(Exercise input Opens)

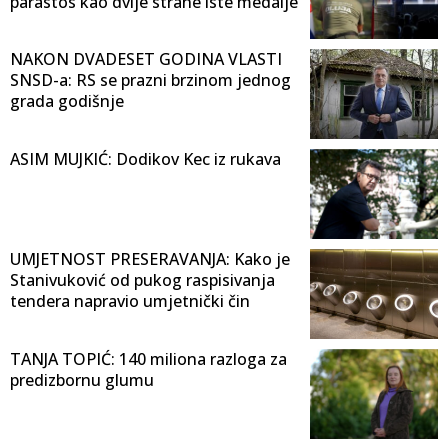
parastos kao dvije strane iste medalje
NAKON DVADESET GODINA VLASTI
SNSD-a: RS se prazni brzinom jednog
grada godišnje
ASIM MUJKIĆ: Dodikov Kec iz rukava
UMJETNOST PRESERAVANJA: Kako je
Stanivuković od pukog raspisivanja
tendera napravio umjetnički čin
TANJA TOPIĆ: 140 miliona razloga za
predizbornu glumu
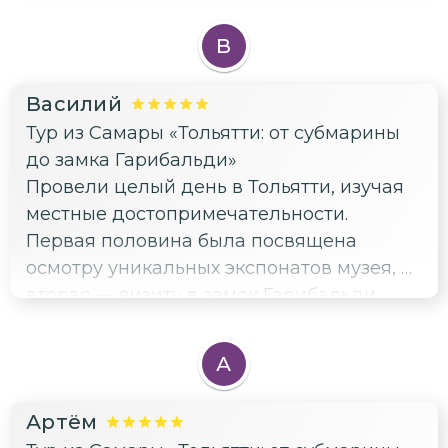
В
Василий
Тур из Самары «Тольятти: от субмарины
до замка Гарибальди»
Провели целый день в Тольятти, изучая
местные достопримечательности.
Первая половина была посвящена
осмотру уникальных экспонатов музея, а
вторая — визиту в замок Гарибальди.
Настолько ярко и наглядно
представлена вся культура и история
А
региона, что захотелось возвращаться
сюда вновь и вновь. Спасибо гиду Эмме
Артём
за увлекательную экскурсию и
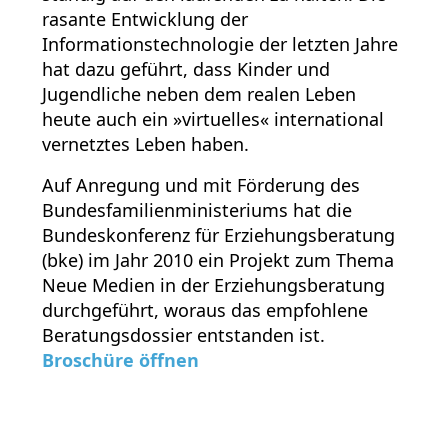
rasante Entwicklung der
Informationstechnologie der letzten Jahre
hat dazu geführt, dass Kinder und
Jugendliche neben dem realen Leben
heute auch ein »virtuelles« international
vernetztes Leben haben.
Auf Anregung und mit Förderung des
Bundesfamilienministeriums hat die
Bundeskonferenz für Erziehungsberatung
(bke) im Jahr 2010 ein Projekt zum Thema
Neue Medien in der Erziehungsberatung
durchgeführt, woraus das empfohlene
Beratungsdossier entstanden ist.
Broschüre öffnen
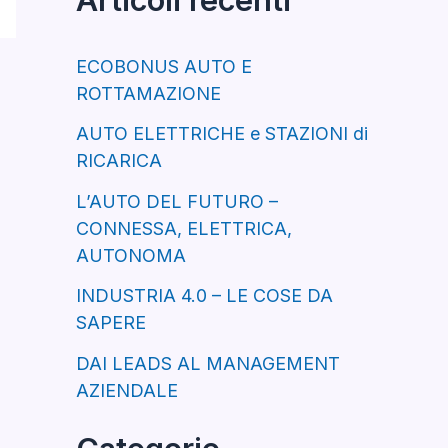
a
:
ECOBONUS AUTO E
ROTTAMAZIONE
AUTO ELETTRICHE e STAZIONI di
RICARICA
L’AUTO DEL FUTURO –
CONNESSA, ELETTRICA,
AUTONOMA
INDUSTRIA 4.0 – LE COSE DA
SAPERE
DAI LEADS AL MANAGEMENT
AZIENDALE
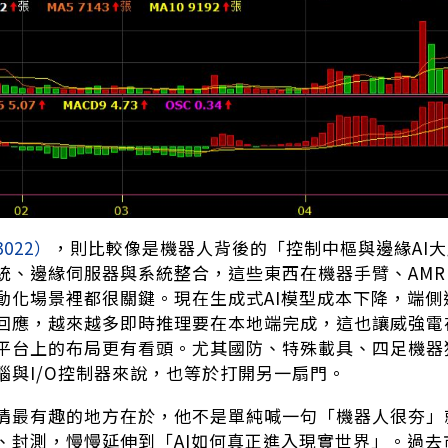
3022）
，則比較像是機器人背後的「控制中樞與邊緣AI
統、邊緣伺服器與系統整合，這些東西在機器手臂、AM
動化場景裡都很關鍵。現在生成式AI模型成本下降，端
回應，越來越多即時推理要在本地端完成，這也讓威強電在A
平台上的布局更有看頭。尤其國防、特殊載具、四足機器
腦與I/O控制器來說，也等於打開另一扇門。
情最有趣的地方在於，他不是單純喊一句「機器人很夯」
、封測，慢慢延伸到「AI如何真正進入現實世界」。過去市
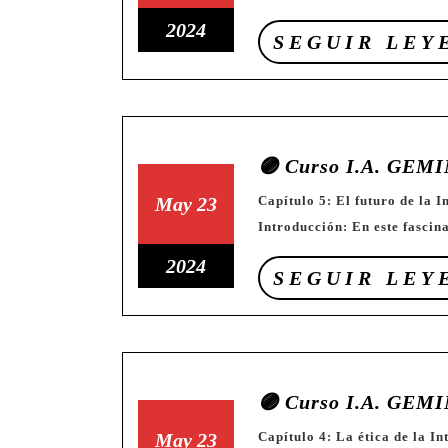
mayo
mayo
23
2024
SEGUIR LEY
de
de
de
2024
2024
mayo
de
2024
🟣 Curso I.A. GEMI
23
23
May
23
Capítulo 5: El futuro de la Inteligencia Artificial (Quinto año de secundaria)
Introducción: En este fascin
de
de
mayo
mayo
23
2024
SEGUIR LEY
de
de
de
2024
2024
mayo
de
2024
🟣 Curso I.A. GEMI
23
23
May
23
Capítulo 4: La ética de la Inteligencia Artificial (Cuarto año de secundaria)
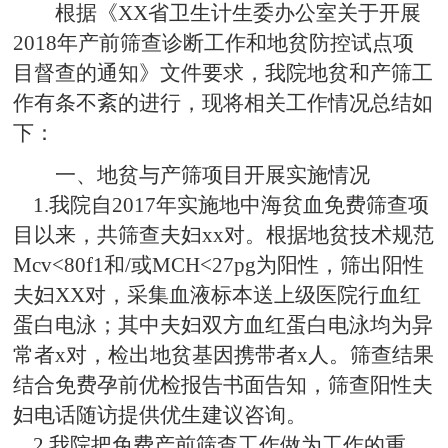
根据《XX省卫生计生委办公室关于开展
2018年产前筛查诊断工作和地贫防控试点项
目督查的通知》文件要求，我院地贫和产筛工
作有条不紊的进行，现将相关工作情况总结如
下：
一、地贫与产筛项目开展实施情况
1.我院自2017年实施地中海贫血免费筛查项
目以来，共筛查夫妇xx对。根据地贫技术规范
Mcv<80f1和/或MCH<27pg为阳性，筛出阳性
夫妇XX对，采集血液标本送上级医院行血红
蛋白电泳；其中夫妇双方血红蛋白电泳均为异
常者x对，检出地贫基因携带者x人。筛查结果
结合免费孕前优检报告书面告知，筛查阳性夫
妇电话随访提供优生建议咨询。
2.我院把免费产前筛查工作做为工作的重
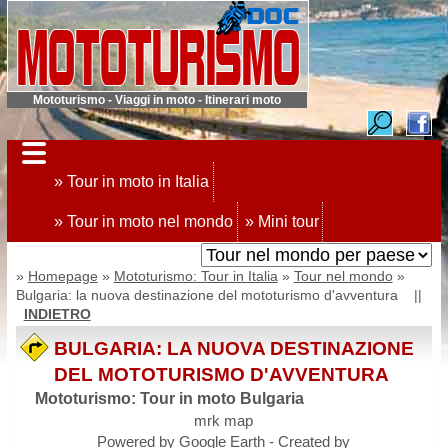
Mototurismo - Viaggi in moto - Itinerari moto
» Tour in moto in Italia
» Tour in moto nel mondo
» Mini tour
»
Homepage
»
Mototurismo: Tour in Italia
»
Tour nel mondo
»
Bulgaria: la nuova destinazione del mototurismo d'avventura ||
INDIETRO
BULGARIA: LA NUOVA DESTINAZIONE
DEL MOTOTURISMO D'AVVENTURA
Mototurismo: Tour in moto Bulgaria
mrk map
Powered by Google Earth - Created by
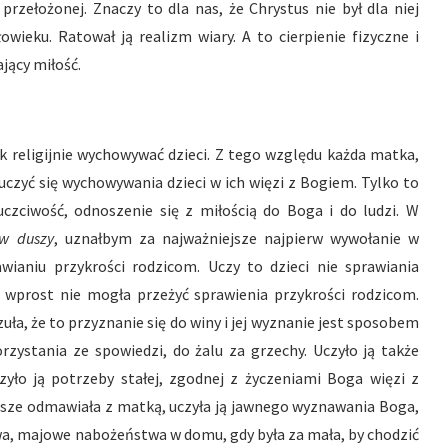
przełożonej. Znaczy to dla nas, że Chrystus nie był dla niej
ieku. Ratował ją realizm wiary. A to cierpienie fizyczne i
jący miłość.
k religijnie wychowywać dzieci. Z tego względu każda matka,
 uczyć się wychowywania dzieci w ich więzi z Bogiem. Tylko to
czciwość, odnoszenie się z miłością do Boga i do ludzi. W
ów duszy
, uznałbym za najważniejsze najpierw wywołanie w
awianiu przykrości rodzicom. Uczy to dzieci nie sprawiania
a wprost nie mogła przeżyć sprawienia przykrości rodzicom.
uła, że to przyznanie się do winy i jej wyznanie jest sposobem
rzystania ze spowiedzi, do żalu za grzechy. Uczyło ją także
yło ją potrzeby stałej, zgodnej z życzeniami Boga więzi z
awsze odmawiała z matką, uczyła ją jawnego wyznawania Boga,
wa, majowe nabożeństwa w domu, gdy była za mała, by chodzić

(Exercise input Closes)

The task:
Please copy out every line of text in the data above, word for word, leaving the pictures out of your answer.

Task response:
parastos kao dvije strane iste medalje
NAKON DVADESET GODINA VLASTI
SNSD-a: RS se prazni brzinom jednog
grada godišnje
ASIM MUJKIĆ: Dodikov Kec iz rukava
UMJETNOST PRESERAVANJA: Kako je
Stanivuković od pukog raspisivanja
tendera napravio umjetnički čin
TANJA TOPIĆ: 140 miliona razloga za
predizbornu glumu
В
Василий
Тур из Самары «Тольятти: от субмарины
до замка Гарибальди»
Провели целый день в Тольятти, изучая
местные достопримечательности.
Первая половина была посвящена
осмотру уникальных экспонатов музея, а
вторая — визиту в замок Гарибальди.
Настолько ярко и наглядно
представлена вся культура и история
А
региона, что захотелось возвращаться
сюда вновь и вновь. Спасибо гиду Эмме
Артём
за увлекательную экскурсию и
rasante Entwicklung der
Informationstechnologie der letzten Jahre
hat dazu geführt, dass Kinder und
Jugendliche neben dem realen Leben
heute auch ein »virtuelles« international
vernetztes Leben haben.
Auf Anregung und mit Förderung des
Bundesfamilienministeriums hat die
Bundeskonferenz für Erziehungsberatung
(bke) im Jahr 2010 ein Projekt zum Thema
Neue Medien in der Erziehungsberatung
durchgeführt, woraus das empfohlene
Beratungsdossier entstanden ist.
Broschüre öffnen
a
:
ECOBONUS AUTO E
ROTTAMAZIONE
AUTO ELETTRICHE e STAZIONI di
RICARICA
L’AUTO DEL FUTURO –
CONNESSA, ELETTRICA,
AUTONOMA
INDUSTRIA 4.0 – LE COSE DA
SAPERE
DAI LEADS AL MANAGEMENT
AZIENDALE
3022）
，則比較像是機器人背後的「控制中樞與邊緣AI
統、邊緣伺服器與系統整合，這些東西在機器手臂、AM
動化場景裡都很關鍵。現在生成式AI模型成本下降，端
回應，越來越多即時推理要在本地端完成，這也讓威強電在A
平台上的布局更有看頭。尤其國防、特殊載具、四足機器
腦與I/O控制器來說，也等於打開另一扇門。
情最有趣的地方在於，他不是單純喊一句「機器人很夯」
、封測，慢慢延伸到「AI如何真正進入現實世界」。過去市
mayo
mayo
23
2024
SEGUIR LEY
de
de
de
2024
2024
mayo
de
2024
🟣 Curso I.A. GEMI
23
23
May
23
Capítulo 5: El futuro de la Inteligencia Artificial (Quinto año de secundaria)
Introducción: En este fascin
de
de
mayo
mayo
23
2024
SEGUIR LEY
de
de
de
2024
2024
mayo
de
2024
🟣 Curso I.A. GEMI
23
23
May
23
Capítulo 4: La ética de la Inteligencia Artificial (Cuarto año de secundaria)
根据《XX省卫生计生委办公室关于开展
2018年产前筛查诊断工作和地贫防控试点项
目督查的通知》文件要求，我院地贫和产筛工
作有条不紊的进行，现将相关工作情况总结如
下：
一、地贫与产筛项目开展实施情况
1.我院自2017年实施地中海贫血免费筛查项
目以来，共筛查夫妇xx对。根据地贫技术规范
Mcv<80f1和/或MCH<27pg为阳性，筛出阳性
夫妇XX对，采集血液标本送上级医院行血红
蛋白电泳；其中夫妇双方血红蛋白电泳均为异
常者x对，检出地贫基因携带者x人。筛查结果
结合免费孕前优检报告书面告知，筛查阳性夫
妇电话随访提供优生建议咨询。
2.我院把免费产前筛查工作做为工作的重
Mototurismo - Viaggi in moto - Itinerari moto
» Tour in moto in Italia
» Tour in moto nel mondo
» Mini tour
»
Homepage
»
Mototurismo: Tour in Italia
»
Tour nel mondo
»
Bulgaria: la nuova destinazione del mototurismo d'avventura ||
INDIETRO
BULGARIA: LA NUOVA DESTINAZIONE
DEL MOTOTURISMO D'AVVENTURA
Mototurismo: Tour in moto Bulgaria
mrk map
Powered by Google Earth - Created by
przełożonej. Znaczy to dla nas, że Chrystus nie był dla niej
ieku. Ratował ją realizm wiary. A to cierpienie fizyczne i
jący miłość.
k religijnie wychowywać dzieci. Z tego względu każda matka,
 uczyć się wychowywania dzieci w ich więzi z Bogiem. Tylko to
czciwość, odnoszenie się z miłością do Boga i do ludzi. W
ów duszy
, uznałbym za najważniejsze najpierw wywołanie w
awianiu przykrości rodzicom. Uczy to dzieci nie sprawiania
a wprost nie mogła przeżyć sprawienia przykrości rodzicom.
uła, że to przyznanie się do winy i jej wyznanie jest sposobem
rzystania ze spowiedzi, do żalu za grzechy. Uczyło ją także
yło ją potrzeby stałej, zgodnej z życzeniami Boga więzi z
awsze odmawiała z matką, uczyła ją jawnego wyznawania Boga,
wa, majowe nabożeństwa w domu, gdy była za mała, by chodzić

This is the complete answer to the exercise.